The U.S. Environmental Protection Agency had pushed for 25 years to grant Superfund status to the Gold King mine and other idled 19th century mines leaking heavy metals above Silverton. Superfund status would have brought in major funds for a comprehensive cleanup.
Local authorities spurned federal intervention, leaving a smaller EPA-led team to investigate a small if steady stream of pollution. That team accidentally breached a debris wall at the mine, unleashing the pool of contaminated water that turned the Animas River yellow.
In the resolution adopted Monday, local officials agreed that 20 years of attempts to clean the mine waste without seeking additional federal disaster help "have not had the necessary financial resources to address every mine site with an environmental issue."
"We recognize that this is a regional problem and that it starts in our neighborhood," Willy Tookey, chair of the San Juan County Commission, said in a statement after the vote.

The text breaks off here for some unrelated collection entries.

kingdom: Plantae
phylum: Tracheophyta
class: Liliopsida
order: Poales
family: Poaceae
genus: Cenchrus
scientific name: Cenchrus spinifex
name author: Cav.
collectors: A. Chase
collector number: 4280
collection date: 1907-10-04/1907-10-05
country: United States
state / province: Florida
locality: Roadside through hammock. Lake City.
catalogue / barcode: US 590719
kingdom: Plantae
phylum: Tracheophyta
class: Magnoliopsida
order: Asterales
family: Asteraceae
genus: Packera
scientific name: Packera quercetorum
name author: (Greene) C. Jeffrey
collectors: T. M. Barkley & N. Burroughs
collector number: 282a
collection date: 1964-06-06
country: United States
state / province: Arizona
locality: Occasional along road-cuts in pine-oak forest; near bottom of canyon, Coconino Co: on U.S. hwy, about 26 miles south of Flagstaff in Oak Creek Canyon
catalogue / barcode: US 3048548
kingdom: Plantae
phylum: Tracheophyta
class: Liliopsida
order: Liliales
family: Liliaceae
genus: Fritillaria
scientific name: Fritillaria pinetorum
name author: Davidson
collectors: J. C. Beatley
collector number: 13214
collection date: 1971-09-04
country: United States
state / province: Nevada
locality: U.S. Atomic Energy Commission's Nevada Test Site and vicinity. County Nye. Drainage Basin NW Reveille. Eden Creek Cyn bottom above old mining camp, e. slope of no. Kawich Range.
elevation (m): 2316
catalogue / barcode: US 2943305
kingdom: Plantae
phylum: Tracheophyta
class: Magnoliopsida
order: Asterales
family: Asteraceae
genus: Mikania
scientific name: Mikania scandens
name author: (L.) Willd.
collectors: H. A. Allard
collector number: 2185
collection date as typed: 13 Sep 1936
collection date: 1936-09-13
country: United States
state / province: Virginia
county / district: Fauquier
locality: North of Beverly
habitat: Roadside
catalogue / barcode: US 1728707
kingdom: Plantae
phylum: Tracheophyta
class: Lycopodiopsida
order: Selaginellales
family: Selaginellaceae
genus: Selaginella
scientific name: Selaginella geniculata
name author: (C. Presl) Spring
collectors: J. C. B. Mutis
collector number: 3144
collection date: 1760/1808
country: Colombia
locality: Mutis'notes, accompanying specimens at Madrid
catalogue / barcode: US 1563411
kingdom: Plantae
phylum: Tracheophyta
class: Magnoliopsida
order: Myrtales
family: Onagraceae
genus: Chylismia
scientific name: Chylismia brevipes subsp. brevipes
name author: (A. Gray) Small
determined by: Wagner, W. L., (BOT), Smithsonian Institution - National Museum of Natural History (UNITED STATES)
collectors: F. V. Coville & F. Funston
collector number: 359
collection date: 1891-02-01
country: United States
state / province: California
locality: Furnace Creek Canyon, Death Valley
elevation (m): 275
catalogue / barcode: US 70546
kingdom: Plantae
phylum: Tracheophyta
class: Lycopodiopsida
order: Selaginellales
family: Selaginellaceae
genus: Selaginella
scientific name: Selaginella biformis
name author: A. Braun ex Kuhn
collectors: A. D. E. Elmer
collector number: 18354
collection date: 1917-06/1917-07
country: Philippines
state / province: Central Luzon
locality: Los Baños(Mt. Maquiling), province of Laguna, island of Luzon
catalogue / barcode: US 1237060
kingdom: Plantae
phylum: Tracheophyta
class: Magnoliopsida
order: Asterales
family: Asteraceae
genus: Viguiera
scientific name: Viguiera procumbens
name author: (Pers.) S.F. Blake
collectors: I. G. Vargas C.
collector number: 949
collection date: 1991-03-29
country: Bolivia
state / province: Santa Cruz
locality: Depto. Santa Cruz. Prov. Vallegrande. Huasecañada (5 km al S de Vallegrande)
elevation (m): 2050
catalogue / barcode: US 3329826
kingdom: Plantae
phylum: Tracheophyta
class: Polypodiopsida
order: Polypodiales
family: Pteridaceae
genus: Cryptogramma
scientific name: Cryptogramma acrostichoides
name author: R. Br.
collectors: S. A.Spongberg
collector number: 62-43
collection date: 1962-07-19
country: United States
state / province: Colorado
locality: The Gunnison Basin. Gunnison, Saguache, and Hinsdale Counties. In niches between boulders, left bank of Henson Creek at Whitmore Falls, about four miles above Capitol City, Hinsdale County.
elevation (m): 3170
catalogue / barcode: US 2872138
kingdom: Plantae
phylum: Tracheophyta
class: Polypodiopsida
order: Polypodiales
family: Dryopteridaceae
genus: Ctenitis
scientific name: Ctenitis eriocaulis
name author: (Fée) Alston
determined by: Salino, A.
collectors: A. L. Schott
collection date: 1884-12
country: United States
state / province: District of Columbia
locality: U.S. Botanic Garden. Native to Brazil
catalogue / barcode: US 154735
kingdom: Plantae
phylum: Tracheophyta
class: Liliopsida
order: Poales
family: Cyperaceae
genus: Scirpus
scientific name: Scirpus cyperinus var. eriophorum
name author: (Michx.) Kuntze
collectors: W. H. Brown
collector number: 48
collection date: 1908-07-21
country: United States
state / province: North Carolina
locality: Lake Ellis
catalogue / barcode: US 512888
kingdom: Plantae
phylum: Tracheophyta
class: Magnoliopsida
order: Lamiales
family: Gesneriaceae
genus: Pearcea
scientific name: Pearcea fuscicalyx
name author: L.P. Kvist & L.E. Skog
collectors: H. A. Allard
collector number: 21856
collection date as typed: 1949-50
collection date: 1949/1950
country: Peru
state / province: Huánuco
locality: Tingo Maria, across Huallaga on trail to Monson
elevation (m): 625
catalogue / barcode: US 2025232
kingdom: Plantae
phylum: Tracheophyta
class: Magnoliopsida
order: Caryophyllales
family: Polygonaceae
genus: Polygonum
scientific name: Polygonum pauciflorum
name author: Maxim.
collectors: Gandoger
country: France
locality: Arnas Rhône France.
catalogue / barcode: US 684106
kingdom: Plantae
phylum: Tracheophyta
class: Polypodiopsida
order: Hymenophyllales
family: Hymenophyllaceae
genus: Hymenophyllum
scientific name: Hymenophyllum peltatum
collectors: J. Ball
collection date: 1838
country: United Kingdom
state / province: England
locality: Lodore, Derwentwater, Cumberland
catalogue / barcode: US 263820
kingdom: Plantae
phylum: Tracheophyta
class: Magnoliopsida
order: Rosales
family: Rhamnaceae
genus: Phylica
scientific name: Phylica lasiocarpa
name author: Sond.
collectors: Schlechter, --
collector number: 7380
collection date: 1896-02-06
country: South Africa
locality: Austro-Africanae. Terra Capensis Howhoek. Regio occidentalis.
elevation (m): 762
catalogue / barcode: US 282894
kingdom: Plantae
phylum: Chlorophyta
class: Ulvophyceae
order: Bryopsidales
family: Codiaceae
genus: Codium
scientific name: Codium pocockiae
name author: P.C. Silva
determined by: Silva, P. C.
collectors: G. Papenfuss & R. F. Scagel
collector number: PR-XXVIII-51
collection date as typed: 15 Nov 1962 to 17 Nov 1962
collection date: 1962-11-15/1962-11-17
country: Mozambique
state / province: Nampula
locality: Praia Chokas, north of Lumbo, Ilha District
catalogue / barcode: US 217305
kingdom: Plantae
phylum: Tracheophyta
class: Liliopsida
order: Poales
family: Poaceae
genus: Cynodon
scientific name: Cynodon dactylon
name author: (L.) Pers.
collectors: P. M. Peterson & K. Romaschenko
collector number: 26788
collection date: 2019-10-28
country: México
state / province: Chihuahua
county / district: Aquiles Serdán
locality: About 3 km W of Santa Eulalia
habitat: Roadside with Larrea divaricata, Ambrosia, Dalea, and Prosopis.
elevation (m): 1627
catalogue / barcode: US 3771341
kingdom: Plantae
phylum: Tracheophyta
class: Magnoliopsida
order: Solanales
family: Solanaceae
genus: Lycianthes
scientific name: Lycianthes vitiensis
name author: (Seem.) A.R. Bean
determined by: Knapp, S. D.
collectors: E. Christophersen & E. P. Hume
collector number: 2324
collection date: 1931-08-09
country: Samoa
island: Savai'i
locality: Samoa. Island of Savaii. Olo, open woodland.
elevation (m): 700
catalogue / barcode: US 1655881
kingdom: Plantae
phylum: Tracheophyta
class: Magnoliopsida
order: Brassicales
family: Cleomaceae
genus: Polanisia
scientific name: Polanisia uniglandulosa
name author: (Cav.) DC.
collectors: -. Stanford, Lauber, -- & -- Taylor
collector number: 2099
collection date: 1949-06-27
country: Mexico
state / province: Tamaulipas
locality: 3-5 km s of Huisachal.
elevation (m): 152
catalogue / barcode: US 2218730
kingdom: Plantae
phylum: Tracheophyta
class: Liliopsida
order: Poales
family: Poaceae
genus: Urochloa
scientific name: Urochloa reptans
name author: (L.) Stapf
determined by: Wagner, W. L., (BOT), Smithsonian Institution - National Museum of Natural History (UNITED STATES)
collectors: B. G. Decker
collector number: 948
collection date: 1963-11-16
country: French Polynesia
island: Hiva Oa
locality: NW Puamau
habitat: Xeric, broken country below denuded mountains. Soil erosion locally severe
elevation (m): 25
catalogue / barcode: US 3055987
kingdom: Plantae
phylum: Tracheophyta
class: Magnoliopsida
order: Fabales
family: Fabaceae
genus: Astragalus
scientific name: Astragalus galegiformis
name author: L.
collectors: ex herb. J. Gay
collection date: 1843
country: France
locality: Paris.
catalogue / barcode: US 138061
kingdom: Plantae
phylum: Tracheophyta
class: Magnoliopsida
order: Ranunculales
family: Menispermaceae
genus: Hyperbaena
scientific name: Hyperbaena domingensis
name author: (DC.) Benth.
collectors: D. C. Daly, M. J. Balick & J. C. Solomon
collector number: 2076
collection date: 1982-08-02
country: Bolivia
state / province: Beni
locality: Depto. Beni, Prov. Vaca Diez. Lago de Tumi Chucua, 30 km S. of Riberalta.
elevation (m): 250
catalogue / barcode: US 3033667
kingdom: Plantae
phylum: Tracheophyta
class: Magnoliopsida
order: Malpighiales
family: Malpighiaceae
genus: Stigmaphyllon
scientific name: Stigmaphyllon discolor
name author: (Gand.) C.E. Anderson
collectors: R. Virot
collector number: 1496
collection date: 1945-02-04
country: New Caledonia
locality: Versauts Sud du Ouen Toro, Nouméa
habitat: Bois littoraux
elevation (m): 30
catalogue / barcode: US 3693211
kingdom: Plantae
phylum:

The resolution also notes that there are no active mining operations in the Upper Animas River Basin to be held financially responsible for the cleanup.
The resolution does not expressly seek Superfund designation. But the resolution leaves that option on the table.
In Washington Tuesday, congressional members investigating the spill criticized the EPA for missing a deadline to turn over some documents.
"This information matters to the many Americans directly affected in Western states, who are still waiting for answers from the EPA," said Texas Republican Rep. Lamar Smith, who leads the House Science, Space and Technology Committee.